Le monde du football est en deuil. Rolland Courbis, figure emblématique des terrains et des médias, est décédé cette nuit à l’âge de 72 ans, emporté par une infection pulmonaire. Son départ survient deux semaines après celui de Jean-Louis Gasset, plongeant une nouvelle fois la communauté footballistique dans la tristesse.
L’annonce a été faite par Karim Nedjari, directeur général de RMC, où Courbis a travaillé pendant plus de vingt ans. La station de radio a salué la mémoire d’un homme qui a profondément marqué son antenne, transmettant « son amour du football : la culture du travail et de la progression, l’importance du collectif et le respect du jeu et des joueurs sans oublier le plaisir ».
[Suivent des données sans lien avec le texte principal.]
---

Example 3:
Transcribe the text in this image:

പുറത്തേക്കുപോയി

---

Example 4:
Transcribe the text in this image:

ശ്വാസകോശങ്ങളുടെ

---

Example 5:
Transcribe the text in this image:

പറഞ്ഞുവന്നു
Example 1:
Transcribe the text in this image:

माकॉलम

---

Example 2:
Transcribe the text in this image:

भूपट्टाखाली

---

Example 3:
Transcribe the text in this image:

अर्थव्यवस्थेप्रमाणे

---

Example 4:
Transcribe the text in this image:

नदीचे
Mohamed Bouhafsi, collaborateur de Courbis sur l’émission Haut du pied de RMC, a témoigné lundi 12 janvier sur le plateau de l’émission C à vous du combat silencieux que l’ancien entraîneur menait contre la maladie. « Ça faisait plusieurs mois qu’il se battait. Il était affaibli. Il y a quelques jours, il est rentré à l’hôpital. Il est parti dans la nuit », a-t-il confié à Anne-Élisabeth Lemoine.
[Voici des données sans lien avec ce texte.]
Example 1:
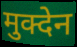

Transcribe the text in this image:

मुक्देन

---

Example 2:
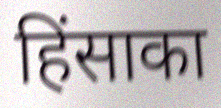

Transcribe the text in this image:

हिंसाका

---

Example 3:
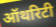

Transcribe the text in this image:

ऑथरिटी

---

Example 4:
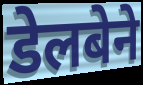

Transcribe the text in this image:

डेलबेने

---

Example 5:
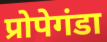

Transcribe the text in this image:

प्रोपेगंडा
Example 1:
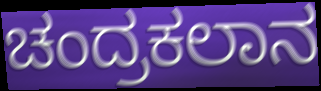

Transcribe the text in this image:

ಚಂದ್ರಕಲಾನ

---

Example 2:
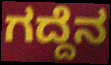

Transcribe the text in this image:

ಗದ್ದೆನ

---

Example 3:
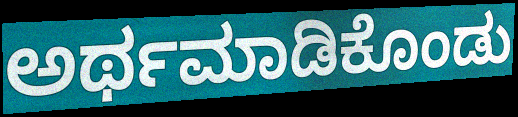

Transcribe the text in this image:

ಅರ್ಥಮಾಡಿಕೊಂಡು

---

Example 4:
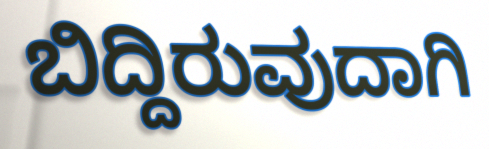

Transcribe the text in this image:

ಬಿದ್ದಿರುವುದಾಗಿ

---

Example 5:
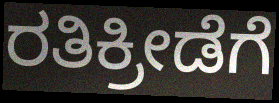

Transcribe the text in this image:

ರತಿಕ್ರೀಡೆಗೆ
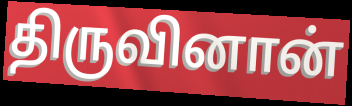
திருவினான்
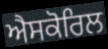
ਐਸਕੋਰਿਲ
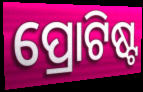
ପ୍ରୋଟିଷ୍ଟ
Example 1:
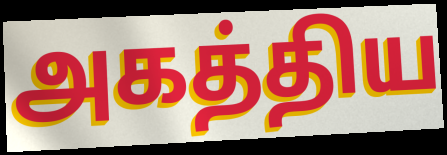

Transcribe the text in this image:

அகத்திய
Bouhafsi a insisté sur la passion inébranlable de Courbis pour le football, même dans les moments les plus difficiles. « Il s’est battu comme d’habitude. Il s’est battu avec sa voix. Il y a quatre, cinq jours, il appelait encore Christophe Dugarry pour lui dire : « Il faut que je te parle de Roberto De Zerbi » alors qu’il était à l’hôpital sur son lit. Il respirait football. Il vivait football », a-t-il raconté.
La disparition de Jean-Louis Gasset avait particulièrement affecté Rolland Courbis, qui se sentait concerné par sa propre vulnérabilité. « Il y a quelques semaines, la mort de Jean-Louis Gasset lui avait fait beaucoup de mal. Il disait : « J’avais le même âge que lui » », a révélé Bouhafsi.
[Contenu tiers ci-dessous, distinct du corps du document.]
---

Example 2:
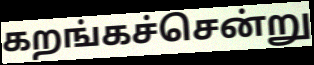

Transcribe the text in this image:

கறங்கச்சென்று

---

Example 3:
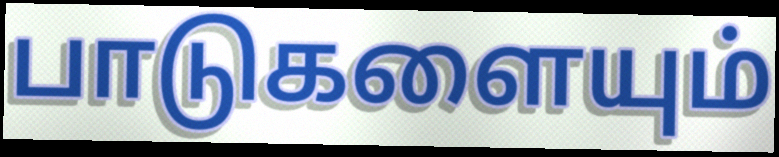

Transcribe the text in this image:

பாடுகளையும்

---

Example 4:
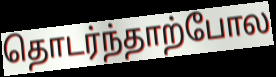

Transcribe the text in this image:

தொடர்ந்தாற்போல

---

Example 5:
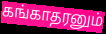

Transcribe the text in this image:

கங்காதரனும்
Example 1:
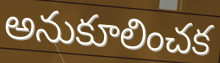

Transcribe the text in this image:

అనుకూలించక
L’ancien entraîneur, connu pour sa gouaille et sa verve, laisse derrière lui sa compagne Clara, ses enfants Olivia et Stéphane, ainsi que ses nombreux collègues et amis. « Il avait une faconde, une gouaille. C’était le ‘Pagnol’ du foot. On n’en aura plus des comme ça », a conclu Mohamed Bouhafsi, la voix empreinte d’émotion.